* EXERCISE MATERIAL
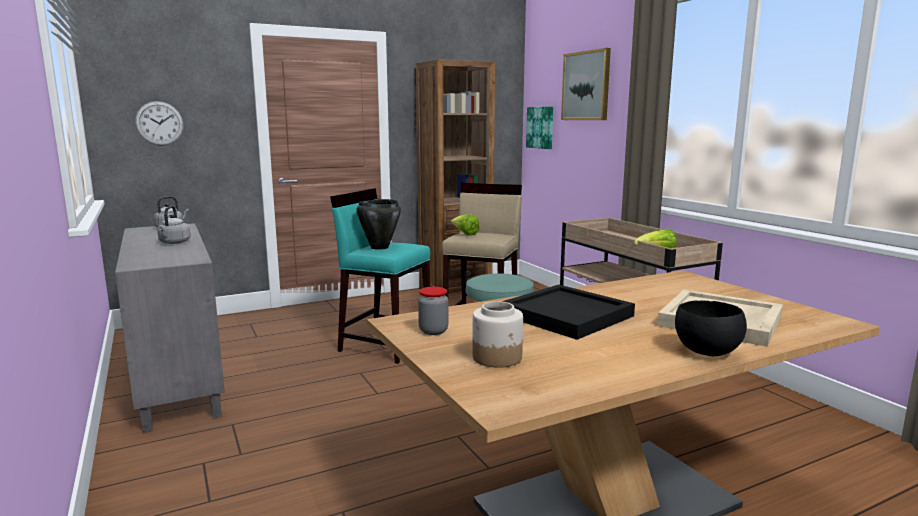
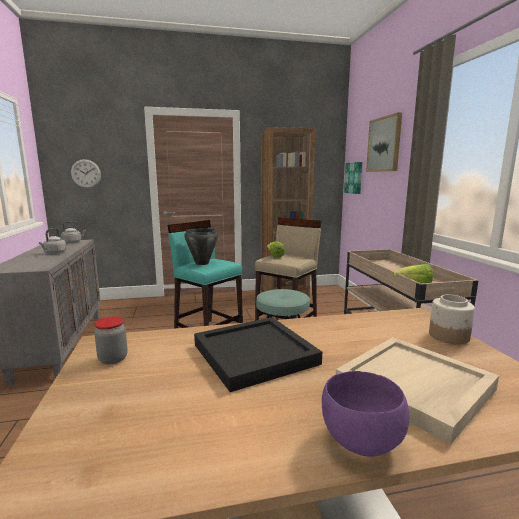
camera: 15 degrees right, 0 degrees up
jar [472,301,523,368] -> jar moved to [429,295,475,344]
black bowl [675,300,747,356] -> purple bowl [322,371,409,457]

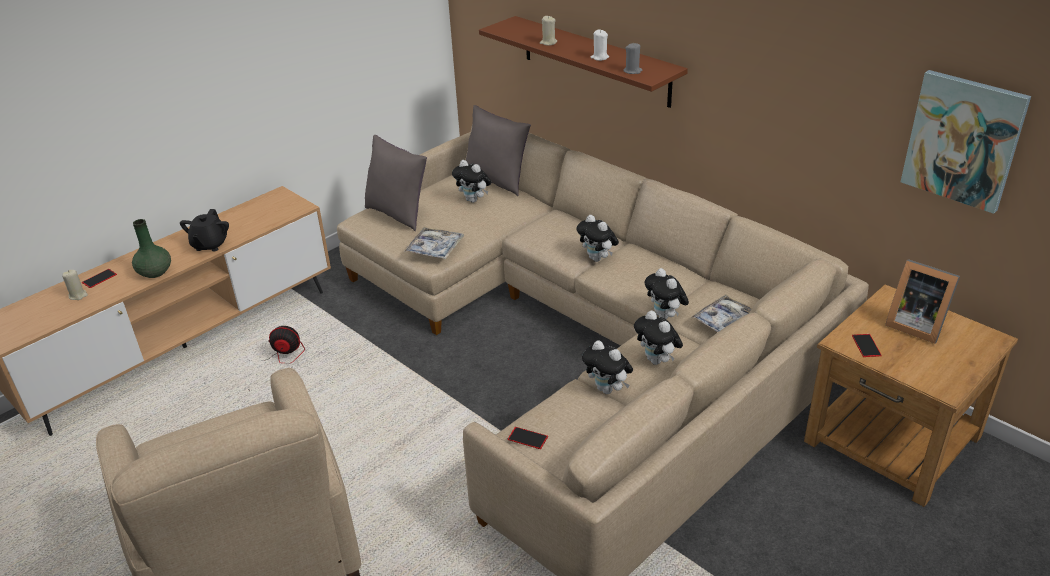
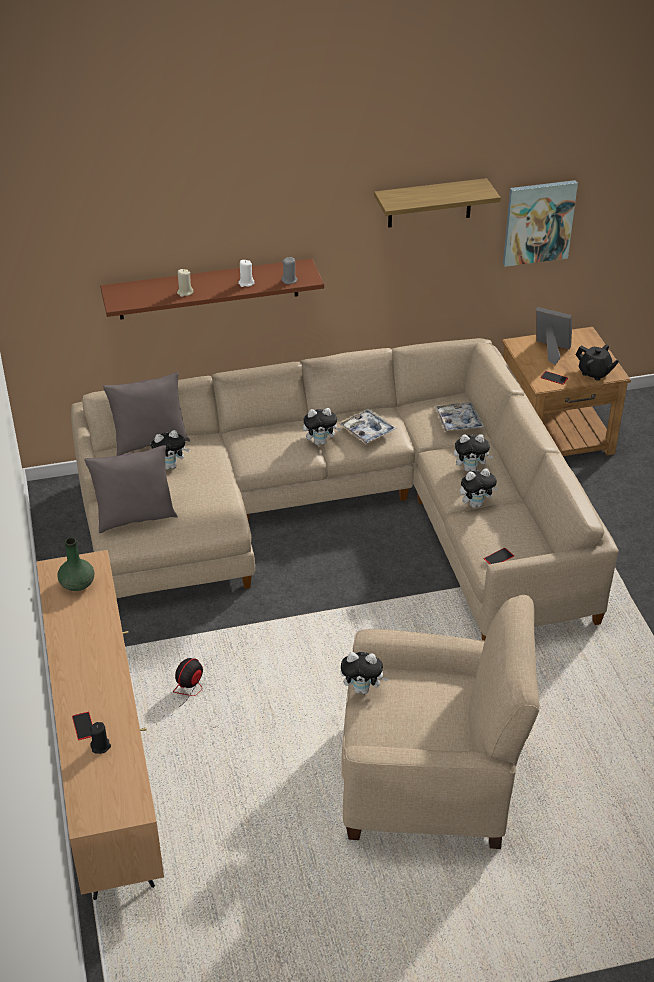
camera: 60 degrees left, 5 degrees up
beige candle [62,270,88,300] -> black candle [90,722,111,754]
green vase [132,219,171,278] -> green vase moved to [57,537,94,591]
black teapot [180,209,229,251] -> black teapot moved to [576,344,619,381]
tray [404,227,464,259] -> tray moved to [338,409,397,444]
plush toy [644,268,689,319] -> plush toy moved to [340,652,389,694]
picture frame [885,259,960,344] -> picture frame turned 135 degrees counterclockwise [536,307,572,365]
none -> shelf [374,178,501,228]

* TASK REQUIREMENTS
Without copying any picture, repeat all of the entries exactly.

* SOLUTION TO THE PROBLEM
camera: 15 degrees right, 0 degrees up
jar [472,301,523,368] -> jar moved to [429,295,475,344]
black bowl [675,300,747,356] -> purple bowl [322,371,409,457]

camera: 60 degrees left, 5 degrees up
beige candle [62,270,88,300] -> black candle [90,722,111,754]
green vase [132,219,171,278] -> green vase moved to [57,537,94,591]
black teapot [180,209,229,251] -> black teapot moved to [576,344,619,381]
tray [404,227,464,259] -> tray moved to [338,409,397,444]
plush toy [644,268,689,319] -> plush toy moved to [340,652,389,694]
picture frame [885,259,960,344] -> picture frame turned 135 degrees counterclockwise [536,307,572,365]
none -> shelf [374,178,501,228]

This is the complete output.